## TASK DETAILS
Reproduce every line below that contains the word "values", each in full.

## ENTRIES PROVIDED

====================

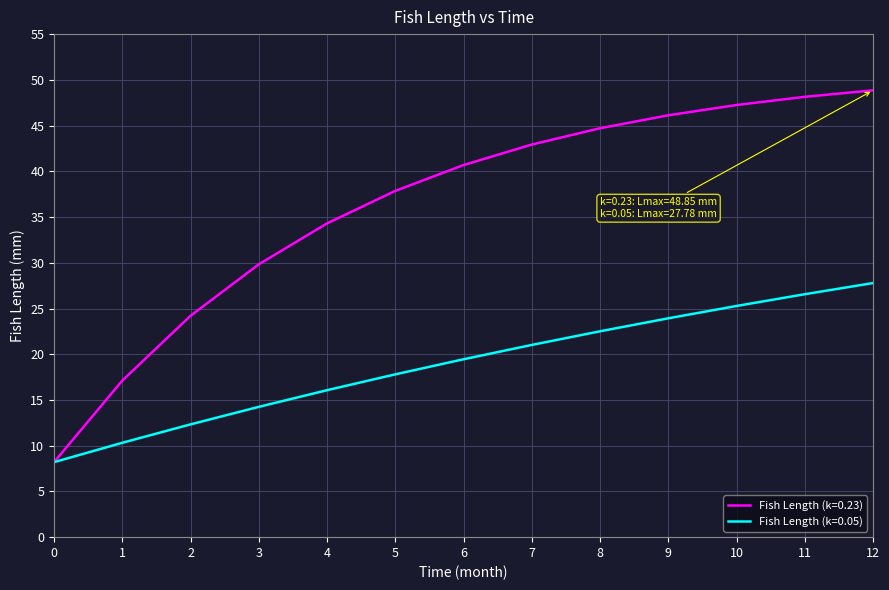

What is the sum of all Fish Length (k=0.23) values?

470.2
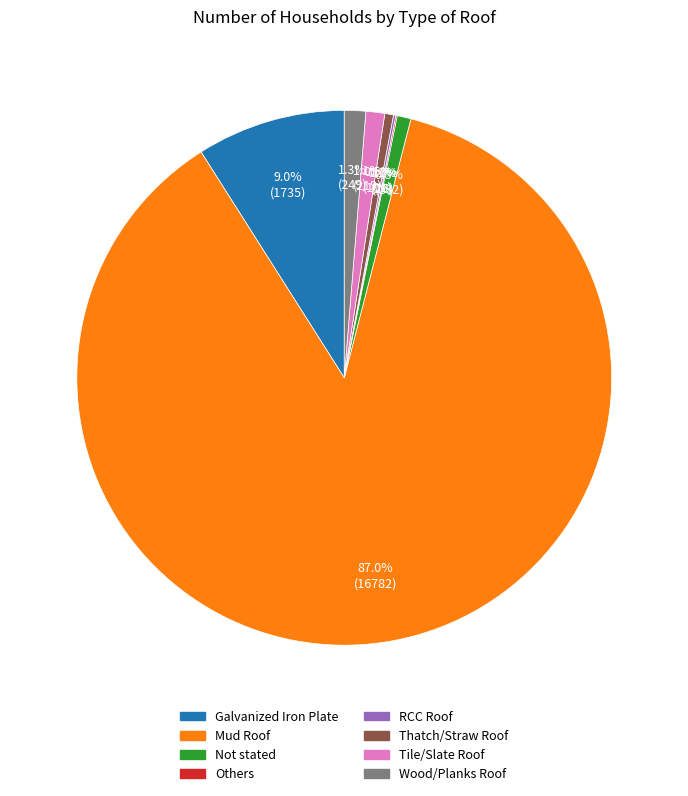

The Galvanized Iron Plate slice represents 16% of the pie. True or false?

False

====================

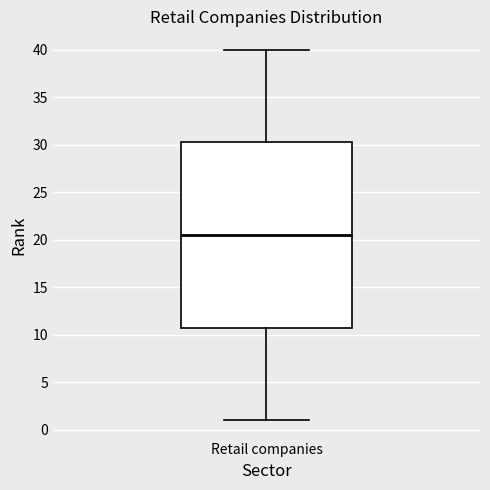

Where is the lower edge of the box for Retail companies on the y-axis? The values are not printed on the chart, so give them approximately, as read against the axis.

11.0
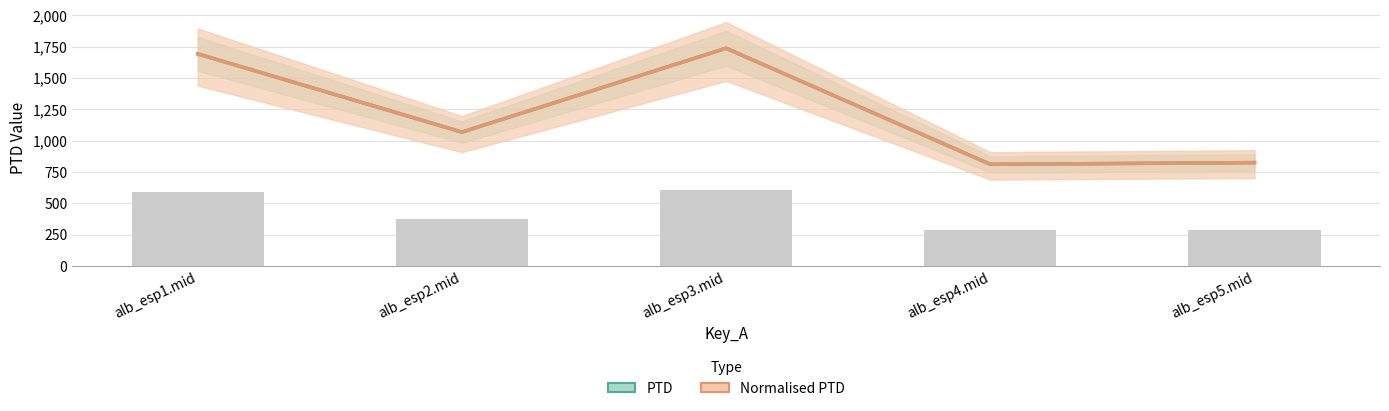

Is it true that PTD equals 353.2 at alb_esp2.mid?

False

====================

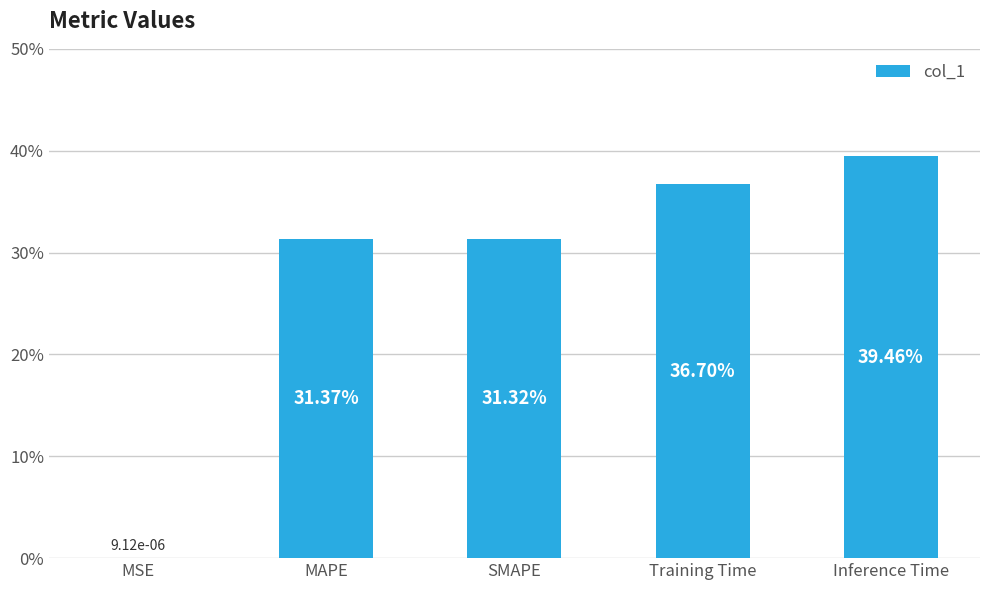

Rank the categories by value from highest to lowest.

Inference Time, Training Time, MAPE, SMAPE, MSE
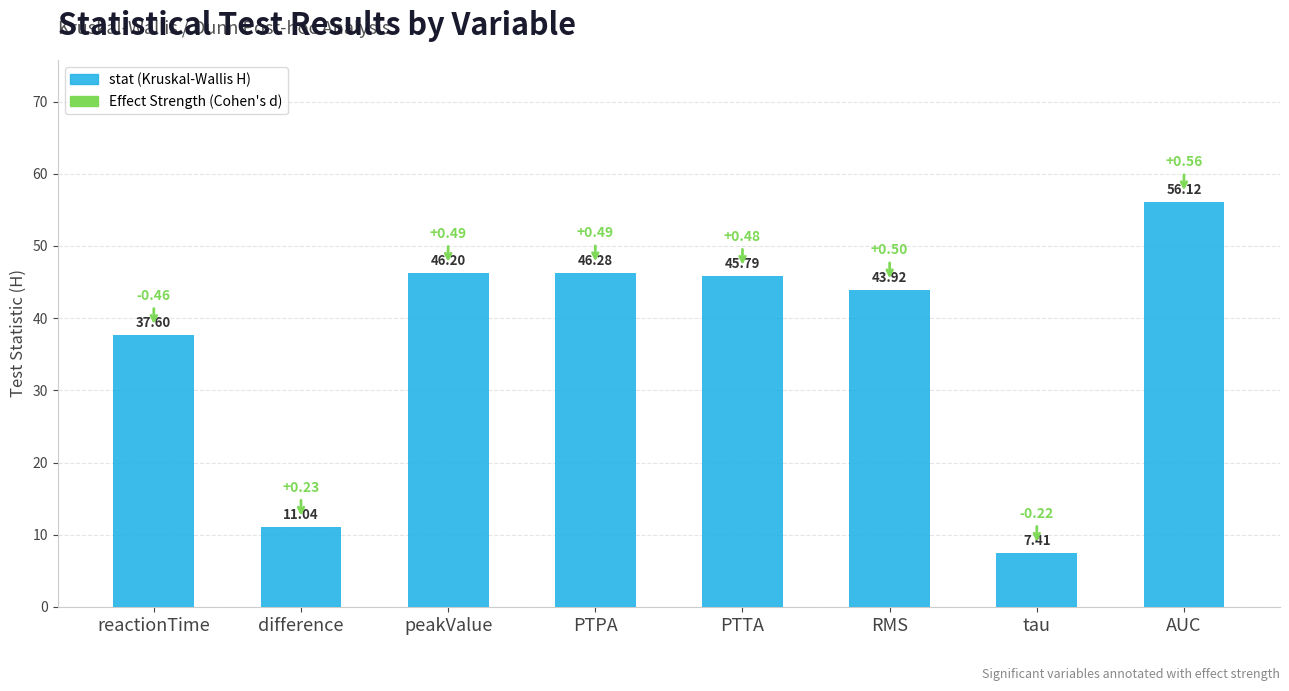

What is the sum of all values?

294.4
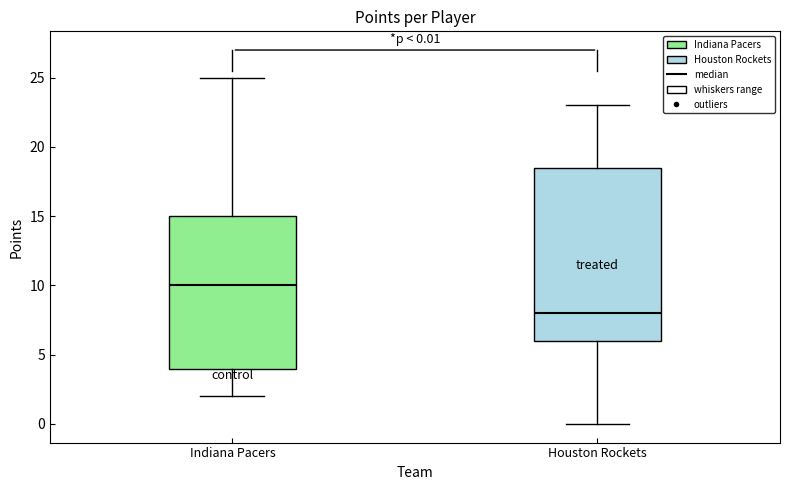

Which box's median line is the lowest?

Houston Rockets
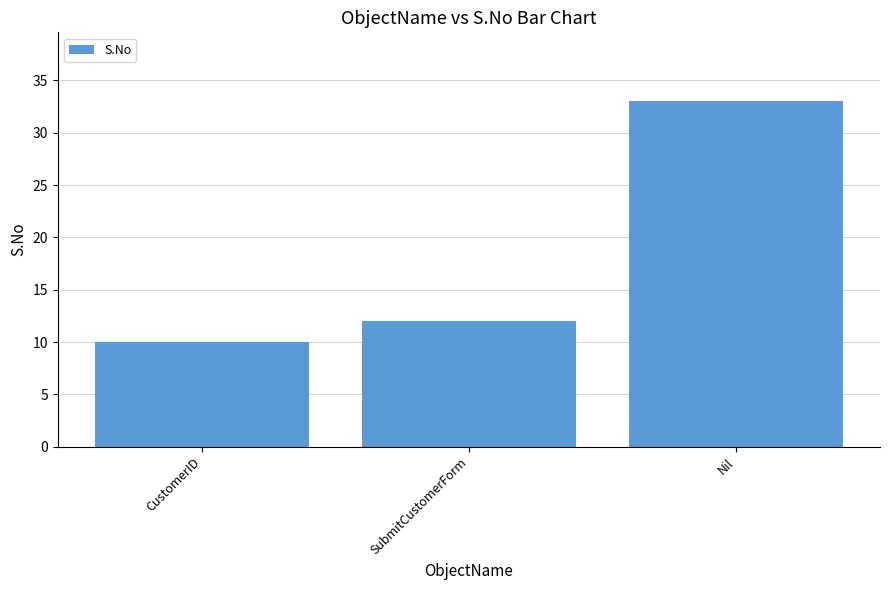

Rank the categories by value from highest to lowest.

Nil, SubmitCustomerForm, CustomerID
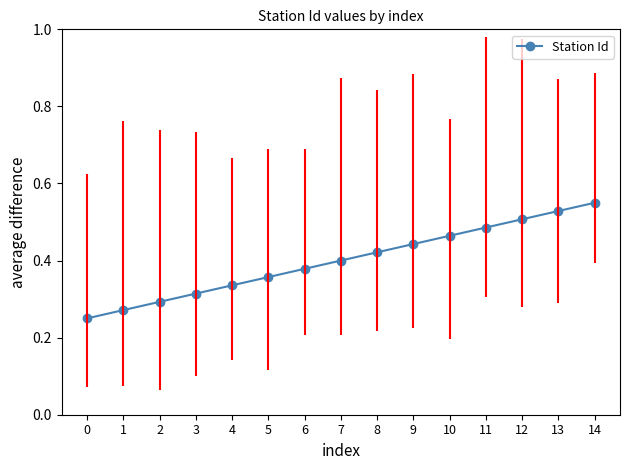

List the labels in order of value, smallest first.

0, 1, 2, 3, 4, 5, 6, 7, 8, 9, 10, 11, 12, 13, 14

====================

## RESULT
What is the sum of all Fish Length (k=0.23) values?
Where is the lower edge of the box for Retail companies on the y-axis? The values are not printed on the chart, so give them approximately, as read against the axis.
What is the sum of all values?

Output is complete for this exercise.